(MATERIAL SHOWN begins)
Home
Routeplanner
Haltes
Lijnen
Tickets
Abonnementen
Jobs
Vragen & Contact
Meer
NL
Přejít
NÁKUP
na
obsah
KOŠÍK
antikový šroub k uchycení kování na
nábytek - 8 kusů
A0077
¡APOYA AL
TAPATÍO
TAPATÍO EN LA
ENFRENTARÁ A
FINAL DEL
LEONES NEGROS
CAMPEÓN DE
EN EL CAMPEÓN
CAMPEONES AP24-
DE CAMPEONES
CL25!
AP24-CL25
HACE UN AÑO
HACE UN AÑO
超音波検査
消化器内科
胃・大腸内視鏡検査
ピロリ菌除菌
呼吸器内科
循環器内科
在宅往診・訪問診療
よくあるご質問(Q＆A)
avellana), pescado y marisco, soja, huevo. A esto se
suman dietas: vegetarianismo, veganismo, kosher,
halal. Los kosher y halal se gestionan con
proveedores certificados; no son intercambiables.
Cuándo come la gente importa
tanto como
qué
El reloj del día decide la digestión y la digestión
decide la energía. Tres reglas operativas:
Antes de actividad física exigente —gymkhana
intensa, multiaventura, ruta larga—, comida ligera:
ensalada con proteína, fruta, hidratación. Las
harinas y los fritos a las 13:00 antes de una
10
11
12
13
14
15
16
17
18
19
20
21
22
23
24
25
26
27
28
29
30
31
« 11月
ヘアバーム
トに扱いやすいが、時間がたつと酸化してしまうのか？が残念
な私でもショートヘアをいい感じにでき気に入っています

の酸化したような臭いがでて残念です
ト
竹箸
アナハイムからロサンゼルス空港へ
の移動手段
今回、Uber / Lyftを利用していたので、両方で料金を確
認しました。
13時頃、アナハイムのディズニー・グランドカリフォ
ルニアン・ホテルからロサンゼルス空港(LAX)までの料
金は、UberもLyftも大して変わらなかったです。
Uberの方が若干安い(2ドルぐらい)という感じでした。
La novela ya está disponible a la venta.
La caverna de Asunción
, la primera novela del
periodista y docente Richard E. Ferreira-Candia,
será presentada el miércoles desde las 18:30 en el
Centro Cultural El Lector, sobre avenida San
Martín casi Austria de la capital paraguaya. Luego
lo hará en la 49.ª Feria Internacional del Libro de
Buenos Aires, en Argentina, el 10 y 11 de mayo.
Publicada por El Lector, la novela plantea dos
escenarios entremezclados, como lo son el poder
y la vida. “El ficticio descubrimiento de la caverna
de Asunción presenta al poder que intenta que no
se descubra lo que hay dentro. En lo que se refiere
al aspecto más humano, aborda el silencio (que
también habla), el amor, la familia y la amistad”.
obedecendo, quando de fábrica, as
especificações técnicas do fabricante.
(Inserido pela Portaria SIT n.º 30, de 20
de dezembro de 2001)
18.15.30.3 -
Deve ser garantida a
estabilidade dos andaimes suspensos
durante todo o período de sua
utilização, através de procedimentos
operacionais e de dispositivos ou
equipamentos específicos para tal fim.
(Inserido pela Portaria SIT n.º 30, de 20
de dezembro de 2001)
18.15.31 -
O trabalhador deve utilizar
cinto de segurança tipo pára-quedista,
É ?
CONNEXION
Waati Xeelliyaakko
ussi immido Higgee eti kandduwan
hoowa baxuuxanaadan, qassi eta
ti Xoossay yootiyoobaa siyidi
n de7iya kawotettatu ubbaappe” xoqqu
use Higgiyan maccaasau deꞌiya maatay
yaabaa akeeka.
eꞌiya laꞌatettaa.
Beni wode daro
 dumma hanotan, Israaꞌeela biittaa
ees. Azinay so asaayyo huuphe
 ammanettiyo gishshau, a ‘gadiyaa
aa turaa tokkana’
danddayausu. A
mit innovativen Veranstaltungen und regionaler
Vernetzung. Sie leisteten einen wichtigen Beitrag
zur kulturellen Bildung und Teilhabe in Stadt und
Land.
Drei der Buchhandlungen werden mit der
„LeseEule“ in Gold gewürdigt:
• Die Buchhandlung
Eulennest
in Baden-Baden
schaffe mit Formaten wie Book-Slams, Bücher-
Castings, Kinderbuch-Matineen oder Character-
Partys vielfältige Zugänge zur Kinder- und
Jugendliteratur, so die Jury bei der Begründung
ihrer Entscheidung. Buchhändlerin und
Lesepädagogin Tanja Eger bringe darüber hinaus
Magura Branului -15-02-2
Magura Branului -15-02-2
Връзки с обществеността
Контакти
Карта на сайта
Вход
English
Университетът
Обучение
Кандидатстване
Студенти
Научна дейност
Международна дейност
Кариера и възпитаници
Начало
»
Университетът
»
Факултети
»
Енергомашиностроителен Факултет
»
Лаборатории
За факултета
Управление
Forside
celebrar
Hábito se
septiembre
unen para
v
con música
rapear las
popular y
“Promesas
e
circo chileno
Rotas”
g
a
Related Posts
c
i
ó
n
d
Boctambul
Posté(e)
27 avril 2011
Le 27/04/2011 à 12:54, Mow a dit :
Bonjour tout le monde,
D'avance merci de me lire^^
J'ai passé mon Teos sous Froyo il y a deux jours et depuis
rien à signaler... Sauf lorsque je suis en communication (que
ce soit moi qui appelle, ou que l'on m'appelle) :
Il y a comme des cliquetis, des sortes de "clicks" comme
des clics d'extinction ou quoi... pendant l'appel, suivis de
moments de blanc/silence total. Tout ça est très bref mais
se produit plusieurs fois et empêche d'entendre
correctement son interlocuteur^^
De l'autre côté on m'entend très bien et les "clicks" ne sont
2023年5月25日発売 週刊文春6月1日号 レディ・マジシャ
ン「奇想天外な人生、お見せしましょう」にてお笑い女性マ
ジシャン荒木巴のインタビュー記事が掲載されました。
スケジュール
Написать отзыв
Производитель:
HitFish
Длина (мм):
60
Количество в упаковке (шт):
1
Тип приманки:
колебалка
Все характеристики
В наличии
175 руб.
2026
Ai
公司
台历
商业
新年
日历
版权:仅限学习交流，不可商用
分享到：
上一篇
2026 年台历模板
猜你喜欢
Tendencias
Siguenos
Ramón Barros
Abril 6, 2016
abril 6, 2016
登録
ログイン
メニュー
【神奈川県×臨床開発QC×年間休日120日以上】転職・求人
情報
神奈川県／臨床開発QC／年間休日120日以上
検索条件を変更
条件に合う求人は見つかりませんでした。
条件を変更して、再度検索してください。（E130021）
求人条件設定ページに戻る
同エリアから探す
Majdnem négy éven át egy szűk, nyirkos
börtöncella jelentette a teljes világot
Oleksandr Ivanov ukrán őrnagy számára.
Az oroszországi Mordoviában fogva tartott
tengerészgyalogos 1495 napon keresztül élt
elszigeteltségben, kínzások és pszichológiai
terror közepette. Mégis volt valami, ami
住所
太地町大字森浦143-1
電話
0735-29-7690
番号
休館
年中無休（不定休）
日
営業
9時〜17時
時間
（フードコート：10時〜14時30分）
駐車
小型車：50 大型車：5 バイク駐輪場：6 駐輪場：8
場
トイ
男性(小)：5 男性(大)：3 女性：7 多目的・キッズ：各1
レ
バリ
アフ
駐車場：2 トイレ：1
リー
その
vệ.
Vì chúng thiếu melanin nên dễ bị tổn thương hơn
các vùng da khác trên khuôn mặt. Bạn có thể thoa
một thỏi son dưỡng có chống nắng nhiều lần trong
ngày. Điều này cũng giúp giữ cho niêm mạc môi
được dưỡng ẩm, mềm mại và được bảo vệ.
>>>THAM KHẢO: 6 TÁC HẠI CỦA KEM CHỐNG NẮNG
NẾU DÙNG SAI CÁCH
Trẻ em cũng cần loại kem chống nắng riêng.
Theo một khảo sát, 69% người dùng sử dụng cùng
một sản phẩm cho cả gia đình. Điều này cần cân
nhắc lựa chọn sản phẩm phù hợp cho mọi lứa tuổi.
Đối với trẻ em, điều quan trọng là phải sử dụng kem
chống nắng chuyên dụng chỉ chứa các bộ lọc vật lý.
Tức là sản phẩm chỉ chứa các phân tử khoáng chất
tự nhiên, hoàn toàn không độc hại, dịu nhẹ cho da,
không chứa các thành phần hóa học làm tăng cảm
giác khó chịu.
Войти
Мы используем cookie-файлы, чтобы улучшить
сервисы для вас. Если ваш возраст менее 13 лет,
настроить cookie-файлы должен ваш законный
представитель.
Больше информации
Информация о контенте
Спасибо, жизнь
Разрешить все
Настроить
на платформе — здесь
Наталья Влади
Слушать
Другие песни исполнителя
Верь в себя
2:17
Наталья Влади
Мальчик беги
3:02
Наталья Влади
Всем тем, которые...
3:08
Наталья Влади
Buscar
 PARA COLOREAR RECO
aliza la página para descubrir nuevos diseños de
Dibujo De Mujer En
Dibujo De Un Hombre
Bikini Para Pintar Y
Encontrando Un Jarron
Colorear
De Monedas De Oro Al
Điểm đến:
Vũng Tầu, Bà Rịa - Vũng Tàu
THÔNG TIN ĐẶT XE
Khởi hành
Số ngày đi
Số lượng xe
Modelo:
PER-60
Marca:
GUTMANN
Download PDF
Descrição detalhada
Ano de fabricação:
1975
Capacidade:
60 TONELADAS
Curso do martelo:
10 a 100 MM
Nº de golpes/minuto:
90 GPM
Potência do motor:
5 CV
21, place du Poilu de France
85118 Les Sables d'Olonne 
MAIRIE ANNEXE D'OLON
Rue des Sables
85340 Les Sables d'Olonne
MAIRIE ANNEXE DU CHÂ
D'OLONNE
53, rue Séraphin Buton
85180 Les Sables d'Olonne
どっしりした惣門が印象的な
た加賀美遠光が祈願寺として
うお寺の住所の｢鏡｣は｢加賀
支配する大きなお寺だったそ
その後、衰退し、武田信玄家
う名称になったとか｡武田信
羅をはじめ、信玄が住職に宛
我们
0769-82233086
(MATERIAL SHOWN ends)
WORK REQUIRED:
Pick each line holding the word "神奈川県" out of the listing.

WRITTEN RESPONSE:
【神奈川県×臨床開発QC×年間休日120日以上】転職・求人
神奈川県／臨床開発QC／年間休日120日以上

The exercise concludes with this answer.